Much rarer than low-energy neutrinos, they have wider "cross sections,"
meaning they're more likely to collide with other particles as they
pass through them. The odds of an ultra-high-energy neutrino making it
all the way through Earth intact are so low that you'd never expect to
detect it happening. That's why the ANITA detections were so surprising:
It was as if the instrument had won the lottery twice, and then IceCube
had won it a couple more times as soon as it started buying tickets.
And
physicists know how many lottery tickets they had to work with. Many
ultra-high-energy cosmic neutrinos come from the interactions of cosmic
rays with the cosmic microwave background (CMB), the faint afterglow of
the Big Bang. Every once in a while, those cosmic rays interact with the
CMB in just the right way to fire high-energy particles at Earth. This
is called the "flux," and it's the same all over the sky.

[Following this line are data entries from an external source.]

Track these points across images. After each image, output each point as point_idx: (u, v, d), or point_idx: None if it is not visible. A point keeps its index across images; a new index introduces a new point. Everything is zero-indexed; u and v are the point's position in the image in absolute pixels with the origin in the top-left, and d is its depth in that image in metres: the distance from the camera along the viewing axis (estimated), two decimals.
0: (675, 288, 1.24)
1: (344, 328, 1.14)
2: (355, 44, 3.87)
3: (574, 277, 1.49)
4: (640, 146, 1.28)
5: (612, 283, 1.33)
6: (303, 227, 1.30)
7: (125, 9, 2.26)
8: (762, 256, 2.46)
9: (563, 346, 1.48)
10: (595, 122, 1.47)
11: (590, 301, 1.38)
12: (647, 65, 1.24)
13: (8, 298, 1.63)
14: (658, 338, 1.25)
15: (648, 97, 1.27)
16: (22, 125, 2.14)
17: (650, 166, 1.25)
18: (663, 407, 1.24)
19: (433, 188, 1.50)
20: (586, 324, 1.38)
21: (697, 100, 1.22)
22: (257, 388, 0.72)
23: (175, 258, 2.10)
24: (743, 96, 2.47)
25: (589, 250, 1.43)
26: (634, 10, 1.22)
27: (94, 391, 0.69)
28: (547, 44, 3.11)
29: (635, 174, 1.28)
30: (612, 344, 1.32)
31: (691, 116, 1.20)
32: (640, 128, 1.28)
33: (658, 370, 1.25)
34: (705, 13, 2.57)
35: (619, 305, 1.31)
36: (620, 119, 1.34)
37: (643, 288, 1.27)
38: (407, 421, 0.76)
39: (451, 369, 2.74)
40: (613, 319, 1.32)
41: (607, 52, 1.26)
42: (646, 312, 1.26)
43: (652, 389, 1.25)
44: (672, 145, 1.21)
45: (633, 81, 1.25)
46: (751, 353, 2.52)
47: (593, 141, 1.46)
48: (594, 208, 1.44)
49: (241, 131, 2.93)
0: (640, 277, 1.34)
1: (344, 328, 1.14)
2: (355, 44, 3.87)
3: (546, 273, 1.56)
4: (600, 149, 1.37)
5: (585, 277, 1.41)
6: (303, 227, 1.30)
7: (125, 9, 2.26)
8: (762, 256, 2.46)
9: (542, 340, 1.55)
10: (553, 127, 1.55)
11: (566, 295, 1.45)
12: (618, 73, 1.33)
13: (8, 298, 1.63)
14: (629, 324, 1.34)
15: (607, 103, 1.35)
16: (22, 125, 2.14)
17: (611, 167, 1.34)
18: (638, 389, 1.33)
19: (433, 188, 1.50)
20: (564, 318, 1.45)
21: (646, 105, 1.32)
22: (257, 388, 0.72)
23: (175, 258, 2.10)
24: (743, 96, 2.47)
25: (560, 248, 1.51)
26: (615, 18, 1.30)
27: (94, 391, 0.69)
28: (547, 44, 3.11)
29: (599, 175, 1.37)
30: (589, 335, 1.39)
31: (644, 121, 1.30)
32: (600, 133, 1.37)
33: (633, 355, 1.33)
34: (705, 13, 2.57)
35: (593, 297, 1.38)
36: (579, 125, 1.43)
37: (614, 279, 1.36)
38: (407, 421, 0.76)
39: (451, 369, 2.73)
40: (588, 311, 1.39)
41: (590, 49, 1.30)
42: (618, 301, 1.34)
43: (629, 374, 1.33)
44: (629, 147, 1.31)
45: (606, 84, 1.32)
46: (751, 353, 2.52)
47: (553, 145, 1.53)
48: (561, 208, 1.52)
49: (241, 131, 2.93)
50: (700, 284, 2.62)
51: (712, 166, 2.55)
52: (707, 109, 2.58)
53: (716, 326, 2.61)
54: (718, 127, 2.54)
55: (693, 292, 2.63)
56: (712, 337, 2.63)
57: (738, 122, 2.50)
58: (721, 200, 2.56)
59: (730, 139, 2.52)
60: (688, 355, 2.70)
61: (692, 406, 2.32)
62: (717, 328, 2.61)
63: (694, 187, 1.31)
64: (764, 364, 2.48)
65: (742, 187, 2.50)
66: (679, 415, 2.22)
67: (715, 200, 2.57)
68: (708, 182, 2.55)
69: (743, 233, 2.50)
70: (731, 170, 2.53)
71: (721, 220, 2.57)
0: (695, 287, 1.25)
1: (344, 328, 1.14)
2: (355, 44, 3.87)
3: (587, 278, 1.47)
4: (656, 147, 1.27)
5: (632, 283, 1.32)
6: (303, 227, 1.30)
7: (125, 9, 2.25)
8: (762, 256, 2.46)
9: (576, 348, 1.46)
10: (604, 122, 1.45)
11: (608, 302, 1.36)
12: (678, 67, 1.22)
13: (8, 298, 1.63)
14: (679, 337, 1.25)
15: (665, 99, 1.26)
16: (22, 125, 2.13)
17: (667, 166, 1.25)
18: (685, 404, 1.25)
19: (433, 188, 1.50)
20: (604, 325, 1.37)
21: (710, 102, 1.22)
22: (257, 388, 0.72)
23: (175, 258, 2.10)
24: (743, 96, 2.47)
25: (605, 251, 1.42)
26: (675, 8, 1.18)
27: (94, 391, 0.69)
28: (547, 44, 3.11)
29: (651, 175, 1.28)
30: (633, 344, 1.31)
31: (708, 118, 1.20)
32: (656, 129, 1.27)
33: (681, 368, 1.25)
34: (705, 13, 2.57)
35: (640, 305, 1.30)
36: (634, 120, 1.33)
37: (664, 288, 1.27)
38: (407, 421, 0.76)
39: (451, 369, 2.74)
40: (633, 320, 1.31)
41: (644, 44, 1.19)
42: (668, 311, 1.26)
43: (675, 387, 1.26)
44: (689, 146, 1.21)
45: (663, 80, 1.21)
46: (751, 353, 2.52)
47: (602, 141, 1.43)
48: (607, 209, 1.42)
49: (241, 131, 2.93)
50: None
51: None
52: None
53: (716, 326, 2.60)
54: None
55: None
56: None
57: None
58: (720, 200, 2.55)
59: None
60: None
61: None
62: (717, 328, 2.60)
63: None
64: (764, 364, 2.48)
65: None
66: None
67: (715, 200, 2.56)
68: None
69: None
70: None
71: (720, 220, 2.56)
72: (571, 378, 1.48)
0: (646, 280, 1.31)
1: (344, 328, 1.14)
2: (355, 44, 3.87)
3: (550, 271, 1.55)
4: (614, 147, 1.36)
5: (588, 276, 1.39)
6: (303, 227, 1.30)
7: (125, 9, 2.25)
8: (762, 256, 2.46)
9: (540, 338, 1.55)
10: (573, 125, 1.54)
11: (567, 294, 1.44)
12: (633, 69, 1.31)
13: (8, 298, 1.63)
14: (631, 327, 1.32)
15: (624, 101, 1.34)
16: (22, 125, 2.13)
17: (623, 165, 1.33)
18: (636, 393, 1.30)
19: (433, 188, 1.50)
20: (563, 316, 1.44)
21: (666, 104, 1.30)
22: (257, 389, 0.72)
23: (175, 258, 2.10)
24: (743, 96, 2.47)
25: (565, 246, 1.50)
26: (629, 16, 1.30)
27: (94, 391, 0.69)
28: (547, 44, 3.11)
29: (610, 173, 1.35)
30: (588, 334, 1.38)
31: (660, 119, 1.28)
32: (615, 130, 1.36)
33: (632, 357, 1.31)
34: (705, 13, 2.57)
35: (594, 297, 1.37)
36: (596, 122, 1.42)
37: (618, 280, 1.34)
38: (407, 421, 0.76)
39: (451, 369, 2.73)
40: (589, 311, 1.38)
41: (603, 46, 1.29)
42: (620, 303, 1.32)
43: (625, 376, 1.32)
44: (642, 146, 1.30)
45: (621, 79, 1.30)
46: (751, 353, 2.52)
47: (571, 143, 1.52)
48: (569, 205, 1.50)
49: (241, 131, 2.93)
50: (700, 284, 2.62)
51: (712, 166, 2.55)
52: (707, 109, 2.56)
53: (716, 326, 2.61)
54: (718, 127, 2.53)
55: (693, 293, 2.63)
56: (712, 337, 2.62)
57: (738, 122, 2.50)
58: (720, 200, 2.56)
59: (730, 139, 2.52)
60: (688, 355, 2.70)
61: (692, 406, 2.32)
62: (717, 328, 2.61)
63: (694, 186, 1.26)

Both ANITA and
IceCube have already measured what the cosmic neutrino flux looks like
to each of their sensors, and it just doesn't produce enough high-energy
neutrinos that you'd expect to detect a neutrino flying out of Earth at
either detector even once.
"If the events detected by ANITA
belong to this diffuse neutrino component, ANITA should have measured
many other events at other elevation angles," said Anastasia Barbano, a
University of Geneva physicist who works on IceCube.
But in
theory, there could have been ultra-high-energy neutrino sources beyond
the sky-wide flux, Barbano told Live Science: those neutrino guns, or
cosmic accelerators.
"If
it is not a matter of neutrinos produced by the interaction of
ultra-high-energy cosmic rays with the CMB, then the observed events can
be either neutrinos produced by individual cosmic accelerators in a
given time interval" or some unknown Earthly source, Barbano said.
Blazars,
active galactic nuclei, gamma-ray bursts, starburst galaxies, galaxy
mergers, and magnetized and fast-spinning neutron stars are all good
candidates for those sorts of accelerators, she said. And we know that
cosmic neutrino accelerators do exist in space; in 2018, IceCube tracked a high-energy neutrino back to a blazar, an intense jet of particles coming from an active black hole at the center of a distant galaxy.
ANITA
picks up only the most extreme high-energy neutrinos, Barbano said, and
if the upward-flying particles were cosmic-accelerator-boosted
neutrinos from the Standard Model — most likely tau neutrinos — then the
beam should have come with a shower of lower-energy particles that
would have tripped IceCube's lower-energy detectors.
"We looked
for events in seven years of IceCube data," Barbano said — events that
matched the angle and length of the ANITA detections, which you'd expect
to find if there were a significant battery of cosmic neutrino guns out
there firing at Earth to produce these up-going particles. But none
turned up.
Their results don't completely eliminate the
possibility of an accelerator source out there. But they do "severely
constrain" the range of possibilities, eliminating all of the most
plausible scenarios involving cosmic accelerators and many
less-plausible ones.
"The message we want to convey to the public
is that a Standard Model astrophysical explanation does not work no
matter how you slice it," Barbano said.
Researchers don't know
what's next. Neither ANITA nor IceCube is an ideal detector for the
needed follow-up searches, Barbano said, leaving the researchers with
very little data on which to base their assumptions about these
mysterious particles. It's a bit like trying to figure out the picture
on a giant jigsaw puzzle from just a handful of pieces.
Right now,
many possibilities seem to fit the limited data, including a fourth
species of "sterile" neutrino outside the Standard Model and a range of
theorized types of dark matter. Any of these explanations would be
revolutionary.hjh But none is strongly favored yet.
"We have to wait for the next generation of neutrino detectors," Barbano said.